高齢者虐待 茨城県内290人被害 24年度 家庭内死亡事例1件
茨城県は25日、2024年度に県内で家族などの養護者や介護職員らに虐待を受けた高齢者は、前年度比18人増の290人と発表した。虐待件数は25件増の283件で、家庭内で身体的虐待による死亡事例が1件あった。相談・通報件数は76件減の728件だった。県は、虐待の早期発見や相談できる環境の整備に努めるという。
県健康推進課によると、高齢者に対する家族や親族、同居人らによる虐待として相談・通報があったのは前年度比76件減の680件。うち虐待と判断されたのは270件だった。介護職員らによる虐待として相談・通報があったのは前年度と同じ48件で、うち虐待と判断されたのは2件減の13件だった。
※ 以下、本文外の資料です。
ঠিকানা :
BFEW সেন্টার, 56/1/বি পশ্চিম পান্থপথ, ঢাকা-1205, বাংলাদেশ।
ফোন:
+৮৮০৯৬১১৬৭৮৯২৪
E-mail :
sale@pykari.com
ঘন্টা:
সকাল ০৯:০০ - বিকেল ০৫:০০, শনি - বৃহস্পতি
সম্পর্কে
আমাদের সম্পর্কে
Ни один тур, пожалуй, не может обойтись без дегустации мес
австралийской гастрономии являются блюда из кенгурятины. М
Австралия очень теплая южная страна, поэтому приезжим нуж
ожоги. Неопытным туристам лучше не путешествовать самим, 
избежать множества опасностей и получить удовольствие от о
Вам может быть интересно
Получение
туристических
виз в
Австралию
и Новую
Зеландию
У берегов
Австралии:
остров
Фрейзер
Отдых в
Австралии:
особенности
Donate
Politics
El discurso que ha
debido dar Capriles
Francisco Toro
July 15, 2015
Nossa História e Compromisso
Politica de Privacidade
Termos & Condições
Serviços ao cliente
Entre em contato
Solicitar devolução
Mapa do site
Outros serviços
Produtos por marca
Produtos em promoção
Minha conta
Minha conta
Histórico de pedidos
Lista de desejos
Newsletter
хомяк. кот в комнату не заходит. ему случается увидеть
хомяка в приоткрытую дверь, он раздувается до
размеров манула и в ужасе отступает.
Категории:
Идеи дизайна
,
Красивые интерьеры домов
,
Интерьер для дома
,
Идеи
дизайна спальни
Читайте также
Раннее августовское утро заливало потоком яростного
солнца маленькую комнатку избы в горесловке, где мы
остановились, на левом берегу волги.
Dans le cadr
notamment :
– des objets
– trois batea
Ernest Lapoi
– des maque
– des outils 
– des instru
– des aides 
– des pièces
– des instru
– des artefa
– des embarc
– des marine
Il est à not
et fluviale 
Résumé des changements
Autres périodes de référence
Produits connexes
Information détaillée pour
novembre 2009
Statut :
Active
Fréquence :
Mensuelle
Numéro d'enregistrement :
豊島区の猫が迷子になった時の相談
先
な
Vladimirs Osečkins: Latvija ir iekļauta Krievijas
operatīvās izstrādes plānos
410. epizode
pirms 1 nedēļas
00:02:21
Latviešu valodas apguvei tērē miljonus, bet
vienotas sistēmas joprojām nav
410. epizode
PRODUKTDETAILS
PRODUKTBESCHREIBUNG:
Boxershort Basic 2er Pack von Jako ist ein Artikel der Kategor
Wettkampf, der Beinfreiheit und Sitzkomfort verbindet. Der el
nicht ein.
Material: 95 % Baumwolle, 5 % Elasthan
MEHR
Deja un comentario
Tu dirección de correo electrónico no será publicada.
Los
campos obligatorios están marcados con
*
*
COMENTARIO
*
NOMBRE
種別(複数回答あり)は、養護者による虐待は暴力や身体拘束などの「身体的虐待」が66.9%で最多。暴言や無視などの「心理的虐待」が34.2%、食事や水を与えないなどの「介護等放棄」が21.5%と続いた。介護職員らによる虐待は「身体的虐待」が60.0%を占め、次いで「心理的虐待」が40.0%だった。
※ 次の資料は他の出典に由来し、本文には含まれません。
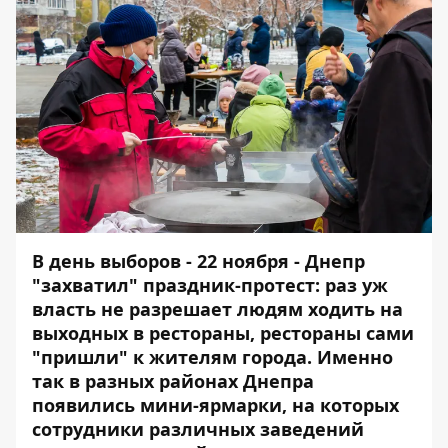
В день выборов - 22 ноября - Днепр
"захватил"
праздник-протест
: раз уж
власть не разрешает людям ходить на
выходных в рестораны, рестораны сами
"пришли" к жителям города. Именно
так в разных районах Днепра
появились мини-ярмарки, на которых
сотрудники различных заведений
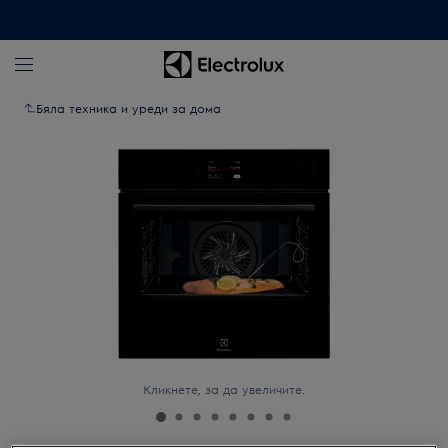
Бяла техника и уреди за дома
Кликнете, за да увеличите.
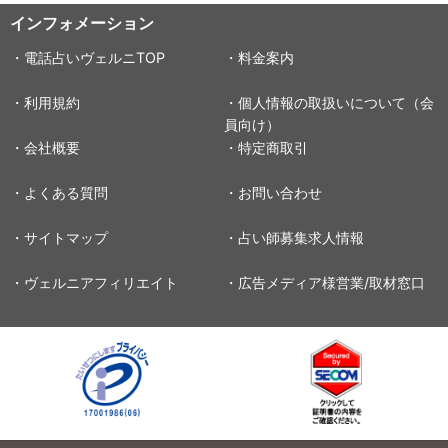
インフォメーション
・電話占いヴェルニTOP
・料金案内
・利用規約
・個人情報の取扱いについて（会
員向け）
・会社概要
・特定商取引
・よくある質問
・お問い合わせ
・サイトマップ
・占い師募集求人情報
・ヴェルニアフィリエイト
・広告メディア様営業/取材窓口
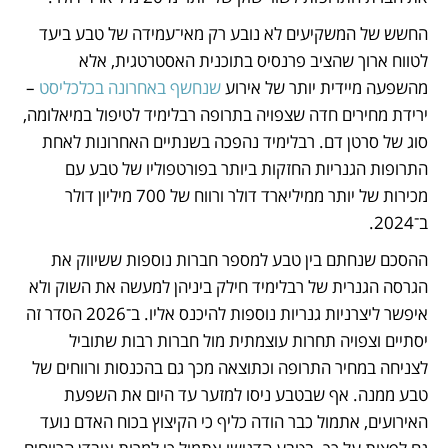
החשש של המשקיעים לא נובע רק מאי־עמידה של טבע ביעד 
לטווח ארוך שהציב פרנסיס בתוכנית האסטרטגית, אלא 
מהשפעה מיידית יותר של אירוע 
שנחשף באחרונה בכלכליסט
 – 
ירידת מחירים חדה שצפויה בתרופה רבלימיד לטיפול במיאלומה, 
סוג של סרטן דם. רבלימיד נהפכה בשנתיים האחרונות לאחת 
התרופות הגנריות החזקות ביותר בפורטפוליו של טבע עם 
מכירות של יותר ממיליארד דולר ורווח של 700 מיליון דולר 
ב־2024. 
ההסכם שנחתם בין טבע למספר חברות נוספות ששיווק את 
הגרסה הגנרית של רבלימיד חילק ביניהן למעשה את השוק ולא 
איפשר ליצרניות גנריות נוספות להיכנס אליו. ב־2026 הסדר זה 
יסתיים וצפויה תחרות עוצמתית מול חברות רבות שתוביל 
לצניחה במחיר התרופה וכתוצאה מכך גם בהכנסות ורווחים של 
טבע ממנה. אף שבטבע ניסו למזער עד היום את השפעת 
האירועים, אתמול כבר הודה כליף כי הקיצוץ בכוח האדם נועד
養護者による虐待の被害者は、女性が8割近くに上った。介護職員らによる虐待の被害者は男性が6割を占めた。虐待した養護者は息子が4割超で、次いで夫が2割だった。
同課は「高齢者が増加している中で、虐待判断件数はほぼ横ばい」と分析。今後も施設や市町村の職員を対象とした研修の実施や、住民に啓発を図るリーフレットの配布などを通して「虐待の早期発見や相談できる環境の整備に努めたい」としている。